手数料は大きく2種類に分類されており、デジタルコンテンツとデジタルコンテンツ以外に分けわれています。デジタルコンテンツは動画配信・音楽配信などのサービスで、それい以外は食品・衣料品などが含まれます。詳しい手数料の割合などは、上記の表を参考にしてください。

楽天ペイの導入事例をご紹介

楽天ペイはこれまで5,000店舗を超える導入実績を数えます。ここでは、実際にサービスを導入した店舗の導入事例をいくつかピックアップしてみましょう。

1.大丸松坂屋オンラインショップ

大丸大阪屋 オンラインショップ

まずご紹介するのは、大手百貨店が大丸松坂屋が展開する「大丸松坂屋オンラインショップ」です。

同サイトでは従来まで、自社が発行するクレジットカードの利用者が多く、新規顧客の獲得に課題を抱えていました。そこで、幅広いユーザー層が利用する楽天ペイの導入に踏み切ると、新規顧客の獲得で大きな成功を収めます。

サービス導入半年後には、楽天ペイを利用した約60%がサイトにとって新規ユーザーとなり、サイト全体の新規顧客比率を大幅に向上させる結果となりました。

2.ナノユニバース

ナノユニバース オンラインショップ

人気アパレルブランドのナノユニバースが運営する「nano・universe ONLINE STORE」も、楽天ペイを導入したECサイトの1つです。
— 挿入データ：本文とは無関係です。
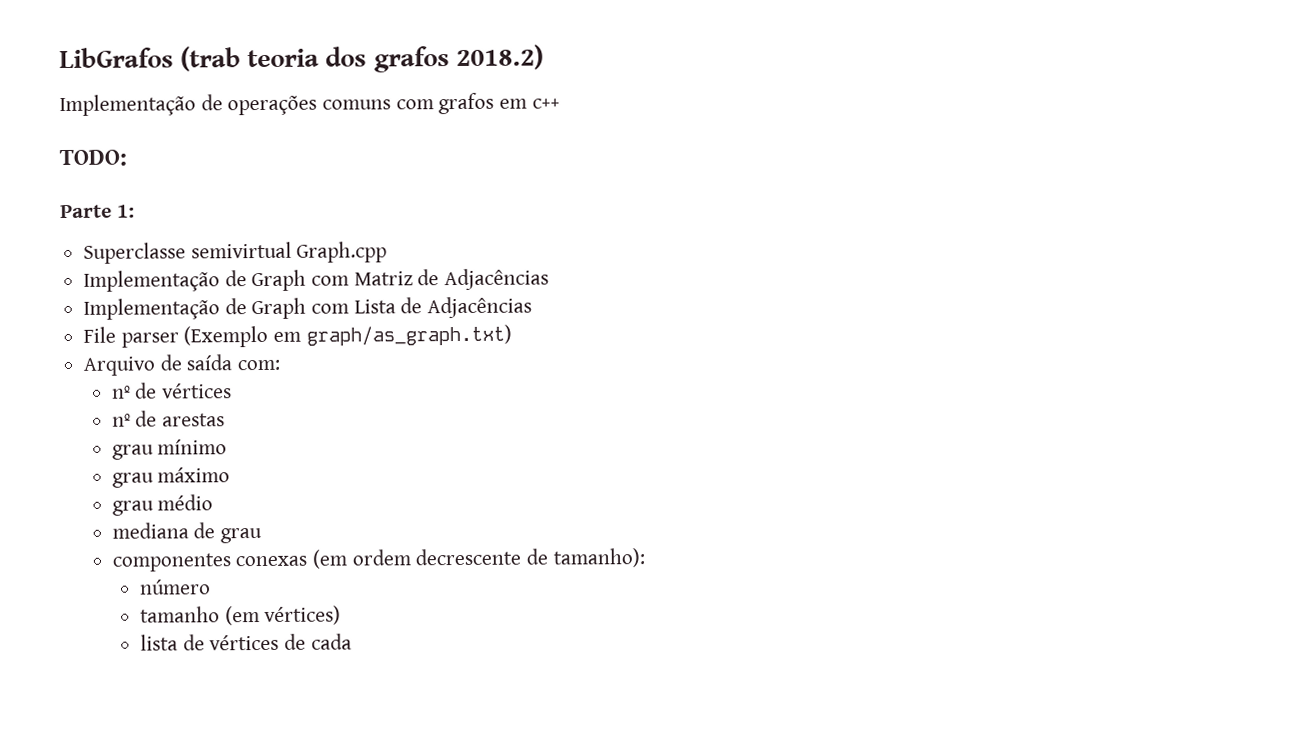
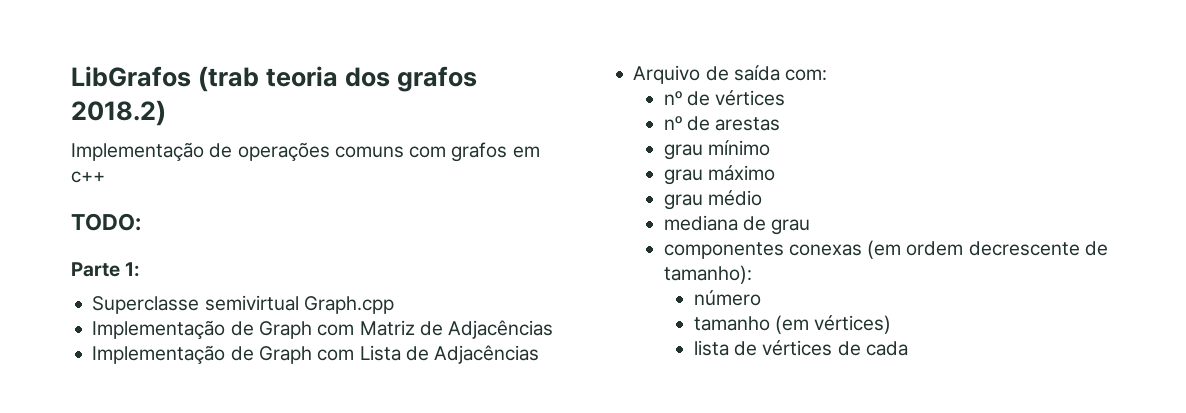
[83,324,512,348] // File parser (Exemplo em graph/as_graph.txt) -> (540, 354) none

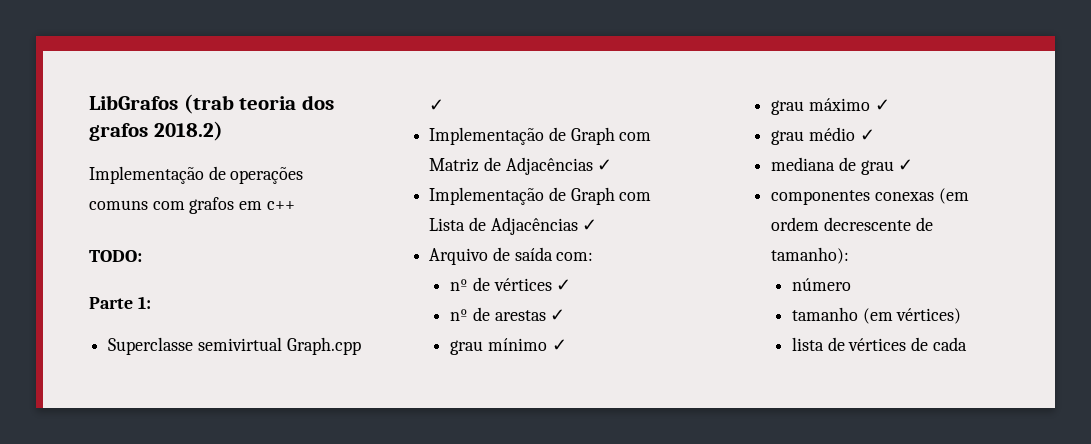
(394, 305) none -> [429,99,445,111] ✓
(554, 329) none -> [597,159,613,171] ✓
(540, 354) none -> [582,219,598,231] ✓
(786, 98) none -> [556,279,572,291] ✓
(781, 124) none -> [550,309,566,321] ✓
(770, 148) none -> [551,339,567,351] ✓
(775, 173) none -> [874,99,890,111] ✓
(762, 198) none -> [859,129,875,141] ✓
(811, 227) none -> [898,159,914,171] ✓

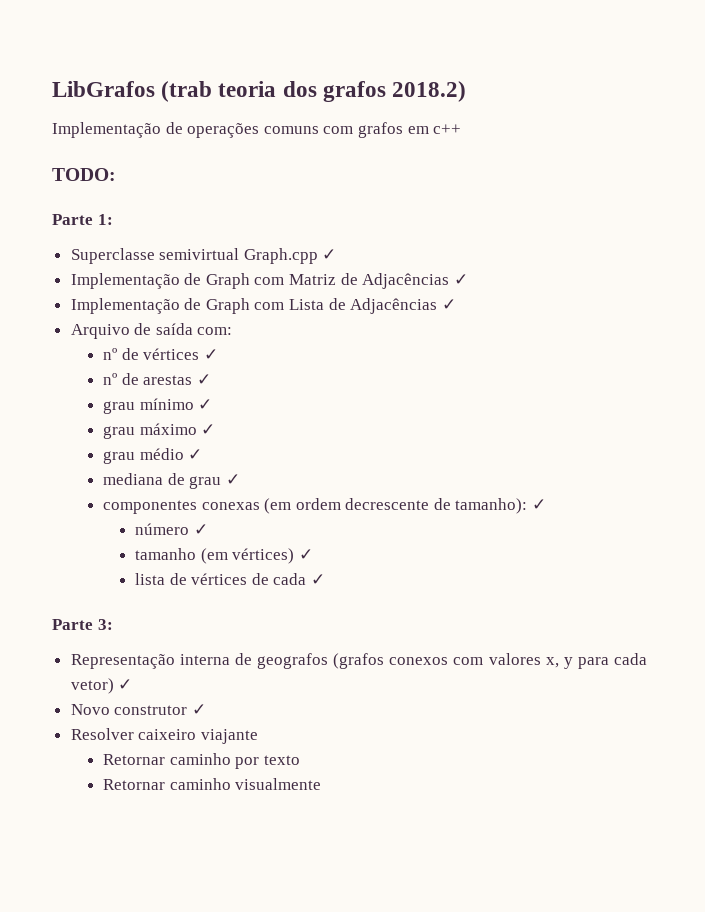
(850, 255) none -> [532,499,547,510] ✓
(851, 284) none -> [193,524,208,535] ✓
(962, 316) none -> [298,549,313,560] ✓
(967, 344) none -> [311,574,326,585] [52,619,113,630] [70,653,647,669] [70,678,133,694] [70,704,206,715] [70,728,258,744] [102,753,300,769] [102,778,322,790] ✓ // Parte 3: // Representação interna de geografos (grafos conexos com valores x, y para cada vetor) ✓ // Novo construtor ✓ // Resolver caixeiro viajante // Retornar caminho por texto // Retornar caminho visualmente

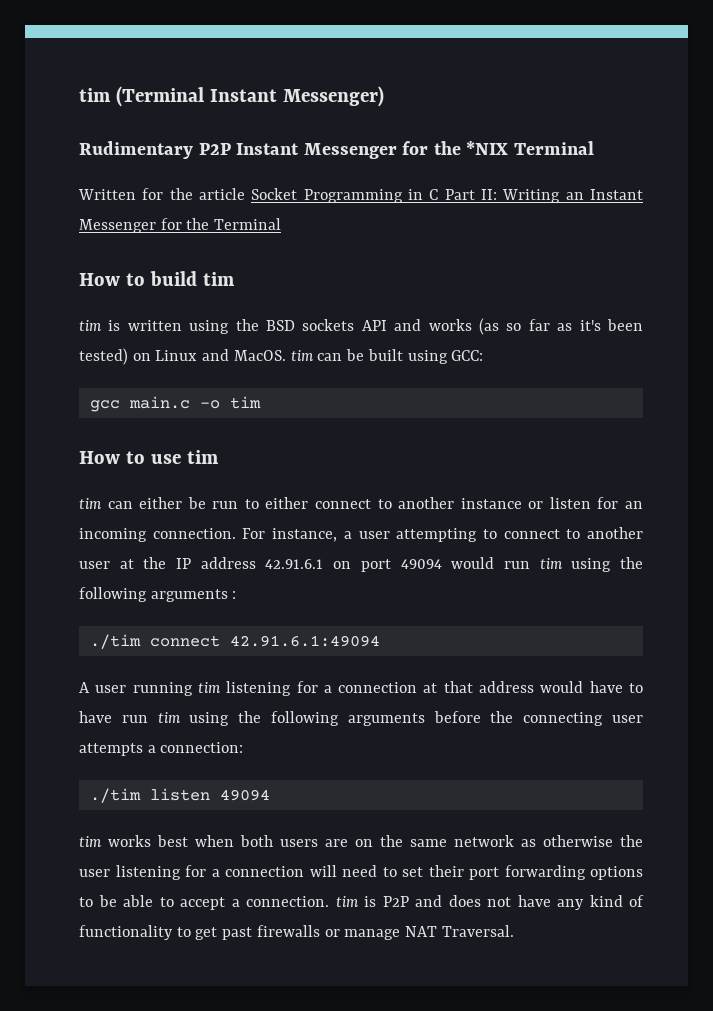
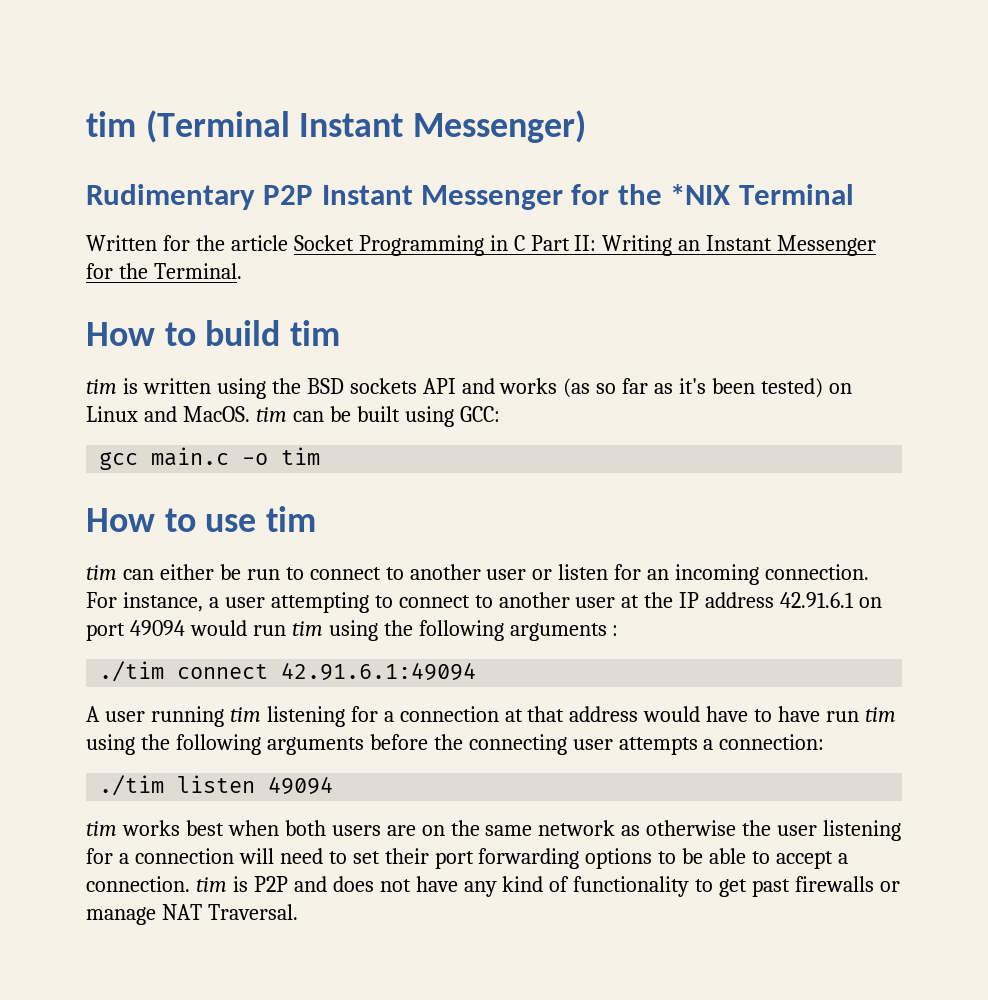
[214,218,282,230] Terminal -> [153,263,242,279] Terminal.
[265,497,522,509] either connect to another instance -> [309,564,527,580] connect to another user

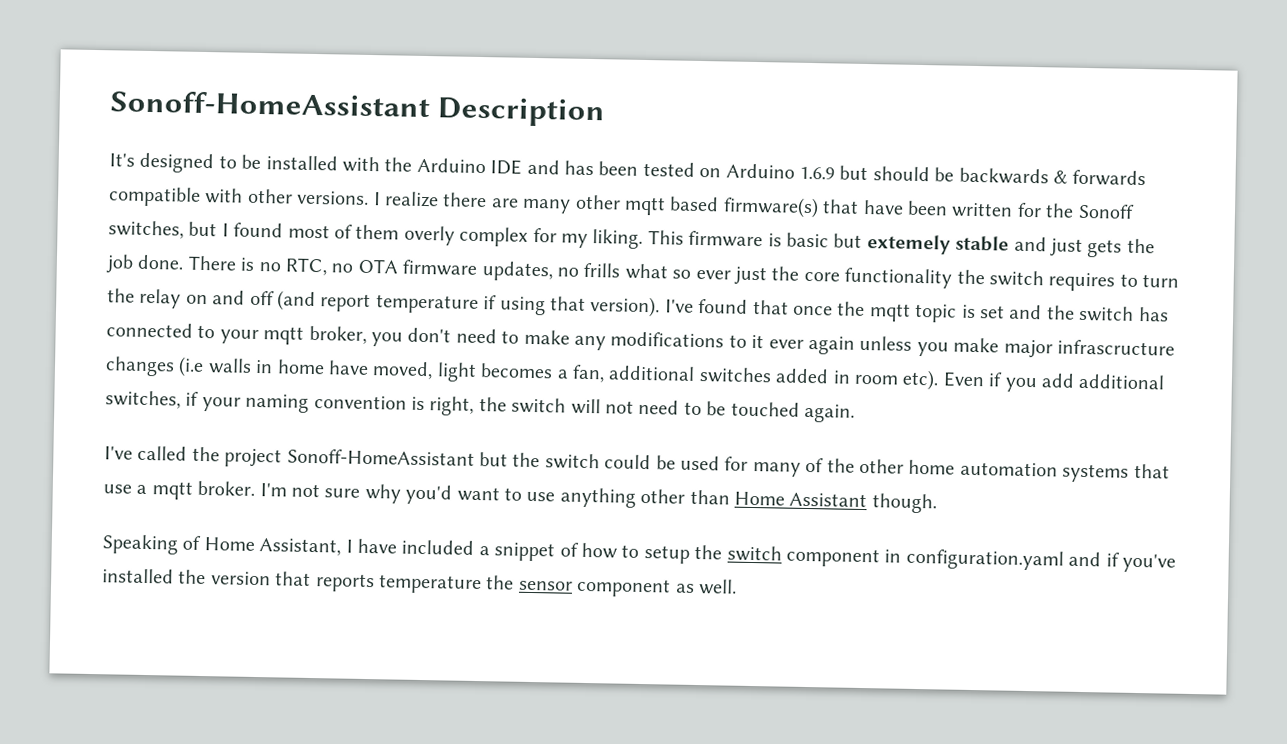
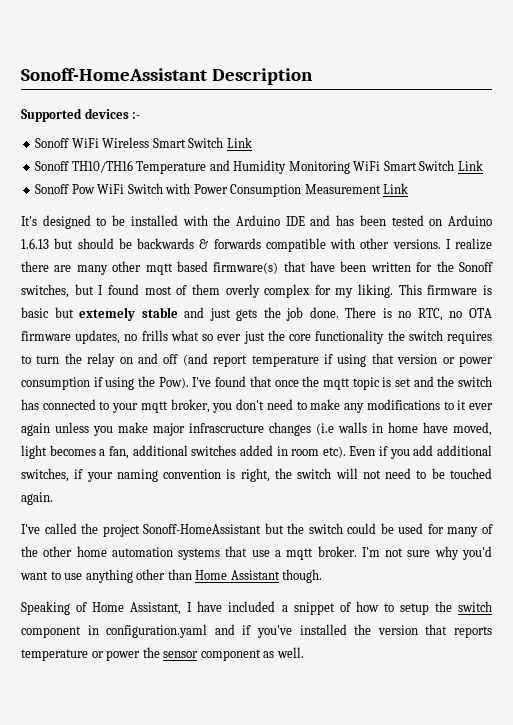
(606, 112) none -> [21,108,141,122] [35,137,252,148] [35,160,483,174] [35,183,409,197] // Supported devices :- // Sonoff WiFi Wireless Smart Switch Link // Sonoff TH10/TH16 Temperature and Humidity Monitoring WiFi Smart Switch Link // Sonoff Pow WiFi Switch with Power Consumption Measurement Link
[798,166,835,180] 1.6.9 -> [21,238,49,249] 1.6.13
[590,296,661,318] version). -> [397,354,493,367] [21,376,189,390] version or power consumption if using the Pow).
(482, 584) none -> [91,650,141,661] or power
同サイトでは、顧客のユーザビリティ向上を目指して楽天ペイを導入。ID決済のなかでもとくに利用者数の多い楽天のサービスを導入することで、より利便性の高いサービスの提供を目指しました。

サービス導入後はさっそくその成果があらわれ、楽天ペイを利用するユーザーは顧客単価が高いという結果に。また、リピート率も他のID決済ユーザーに比べ高いことから、サイト全体の売上アップに大きく貢献しています。

まとめ

今回は、人気のID決済「楽天ペイ」のサービス概要や、導入時のメリットについて解説しました。

楽天ペイは、いわゆる「楽天経済圏」のユーザーを自社ECに取り込むことができ、利便性向上はもちろん集客面で大きな成果を期待できます。楽天ポイントを利用できる点もユーザーメリットが高く、決済サービスを導入するならぜひ選択肢に加えておきたいサービスです。